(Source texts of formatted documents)
===

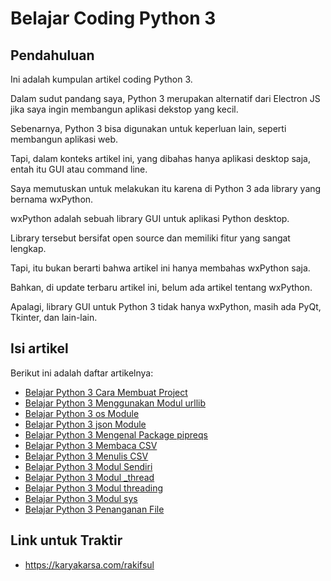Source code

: # Belajar Coding Python 3

## Pendahuluan

Ini adalah kumpulan artikel coding Python 3.

Dalam sudut pandang saya, Python 3 merupakan alternatif dari Electron JS jika saya ingin membangun aplikasi dekstop yang kecil.

Sebenarnya, Python 3 bisa digunakan untuk keperluan lain, seperti membangun aplikasi web.

Tapi, dalam konteks artikel ini, yang dibahas hanya aplikasi desktop saja, entah itu GUI atau command line.

Saya memutuskan untuk melakukan itu karena di Python 3 ada library yang bernama wxPython.

wxPython adalah sebuah library GUI untuk aplikasi Python desktop.

Library tersebut bersifat open source dan memiliki fitur yang sangat lengkap.

Tapi, itu bukan berarti bahwa artikel ini hanya membahas wxPython saja.

Bahkan, di update terbaru artikel ini, belum ada artikel tentang wxPython.

Apalagi, library GUI untuk Python 3 tidak hanya wxPython, masih ada PyQt, Tkinter, dan lain-lain.

## Isi artikel

Berikut ini adalah daftar artikelnya:

-   [Belajar Python 3 Cara Membuat Project](https://github.com/rakifsul/belajar_coding_python_3/blob/main/Belajar-Python-3-Cara-Membuat-Project.md)
-   [Belajar Python 3 Menggunakan Modul urllib](https://github.com/rakifsul/belajar_coding_python_3/blob/main/Belajar-Python-3-Menggunakan-Modul-urllib.md)
-   [Belajar Python 3 os Module](https://github.com/rakifsul/belajar_coding_python_3/blob/main/Belajar-Python-3-os-Module.md)
-   [Belajar Python 3 json Module](https://github.com/rakifsul/belajar_coding_python_3/blob/main/Belajar-Python-3-json-Module.md)
-   [Belajar Python 3 Mengenal Package pipreqs](https://github.com/rakifsul/belajar_coding_python_3/blob/main/Belajar-Python-3-Mengenal-Package-pipreqs.md)
-   [Belajar Python 3 Membaca CSV](https://github.com/rakifsul/belajar_coding_python_3/blob/main/Belajar-Python-3-Membaca-CSV.md)
-   [Belajar Python 3 Menulis CSV](https://github.com/rakifsul/belajar_coding_python_3/blob/main/Belajar-Python-3-Menulis-CSV.md)
-   [Belajar Python 3 Modul Sendiri](https://github.com/rakifsul/belajar_coding_python_3/blob/main/Belajar-Python-3-Modul-Sendiri.md)
-   [Belajar Python 3 Modul \_thread](https://github.com/rakifsul/belajar_coding_python_3/blob/main/Belajar-Python-3-Modul-_thread.md)
-   [Belajar Python 3 Modul threading](https://github.com/rakifsul/belajar_coding_python_3/blob/main/Belajar-Python-3-Modul-threading.md)
-   [Belajar Python 3 Modul sys](https://github.com/rakifsul/belajar_coding_python_3/blob/main/Belajar-Python-3-Modul-sys.md)
-   [Belajar Python 3 Penanganan File](https://github.com/rakifsul/belajar_coding_python_3/blob/main/Belajar-Python-3-Penanganan-File.md)

## Link untuk Traktir

- https://karyakarsa.com/rakifsul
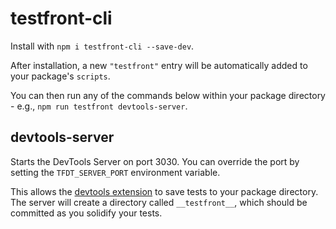 # testfront-cli

Install with `npm i testfront-cli --save-dev`.

After installation, a new `"testfront"` entry will be automatically added to your package's `scripts`.

You can then run any of the commands below within your package directory - e.g., `npm run testfront devtools-server`.


## devtools-server

Starts the DevTools Server on port 3030. You can override the port by setting the `TFDT_SERVER_PORT` environment variable.

This allows the [devtools extension](https://github.com/testfront-io/testfront-devtools) to save tests to your package directory. The server will create a directory called `__testfront__`, which should be committed as you solidify your tests.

===

Exercise. Output every line of source text in the material above, character for character. Leave the images out.

Answer box.
Source code

: # Belajar Coding Python 3

## Pendahuluan

Ini adalah kumpulan artikel coding Python 3.

Dalam sudut pandang saya, Python 3 merupakan alternatif dari Electron JS jika saya ingin membangun aplikasi dekstop yang kecil.

Sebenarnya, Python 3 bisa digunakan untuk keperluan lain, seperti membangun aplikasi web.

Tapi, dalam konteks artikel ini, yang dibahas hanya aplikasi desktop saja, entah itu GUI atau command line.

Saya memutuskan untuk melakukan itu karena di Python 3 ada library yang bernama wxPython.

wxPython adalah sebuah library GUI untuk aplikasi Python desktop.

Library tersebut bersifat open source dan memiliki fitur yang sangat lengkap.

Tapi, itu bukan berarti bahwa artikel ini hanya membahas wxPython saja.

Bahkan, di update terbaru artikel ini, belum ada artikel tentang wxPython.

Apalagi, library GUI untuk Python 3 tidak hanya wxPython, masih ada PyQt, Tkinter, dan lain-lain.

## Isi artikel

Berikut ini adalah daftar artikelnya:

-   [Belajar Python 3 Cara Membuat Project](https://github.com/rakifsul/belajar_coding_python_3/blob/main/Belajar-Python-3-Cara-Membuat-Project.md)
-   [Belajar Python 3 Menggunakan Modul urllib](https://github.com/rakifsul/belajar_coding_python_3/blob/main/Belajar-Python-3-Menggunakan-Modul-urllib.md)
-   [Belajar Python 3 os Module](https://github.com/rakifsul/belajar_coding_python_3/blob/main/Belajar-Python-3-os-Module.md)
-   [Belajar Python 3 json Module](https://github.com/rakifsul/belajar_coding_python_3/blob/main/Belajar-Python-3-json-Module.md)
-   [Belajar Python 3 Mengenal Package pipreqs](https://github.com/rakifsul/belajar_coding_python_3/blob/main/Belajar-Python-3-Mengenal-Package-pipreqs.md)
-   [Belajar Python 3 Membaca CSV](https://github.com/rakifsul/belajar_coding_python_3/blob/main/Belajar-Python-3-Membaca-CSV.md)
-   [Belajar Python 3 Menulis CSV](https://github.com/rakifsul/belajar_coding_python_3/blob/main/Belajar-Python-3-Menulis-CSV.md)
-   [Belajar Python 3 Modul Sendiri](https://github.com/rakifsul/belajar_coding_python_3/blob/main/Belajar-Python-3-Modul-Sendiri.md)
-   [Belajar Python 3 Modul \_thread](https://github.com/rakifsul/belajar_coding_python_3/blob/main/Belajar-Python-3-Modul-_thread.md)
-   [Belajar Python 3 Modul threading](https://github.com/rakifsul/belajar_coding_python_3/blob/main/Belajar-Python-3-Modul-threading.md)
-   [Belajar Python 3 Modul sys](https://github.com/rakifsul/belajar_coding_python_3/blob/main/Belajar-Python-3-Modul-sys.md)
-   [Belajar Python 3 Penanganan File](https://github.com/rakifsul/belajar_coding_python_3/blob/main/Belajar-Python-3-Penanganan-File.md)

## Link untuk Traktir

- https://karyakarsa.com/rakifsul
 # testfront-cli

Install with `npm i testfront-cli --save-dev`.

After installation, a new `"testfront"` entry will be automatically added to your package's `scripts`.

You can then run any of the commands below within your package directory - e.g., `npm run testfront devtools-server`.


## devtools-server

Starts the DevTools Server on port 3030. You can override the port by setting the `TFDT_SERVER_PORT` environment variable.

This allows the [devtools extension](https://github.com/testfront-io/testfront-devtools) to save tests to your package directory. The server will create a directory called `__testfront__`, which should be committed as you solidify your tests.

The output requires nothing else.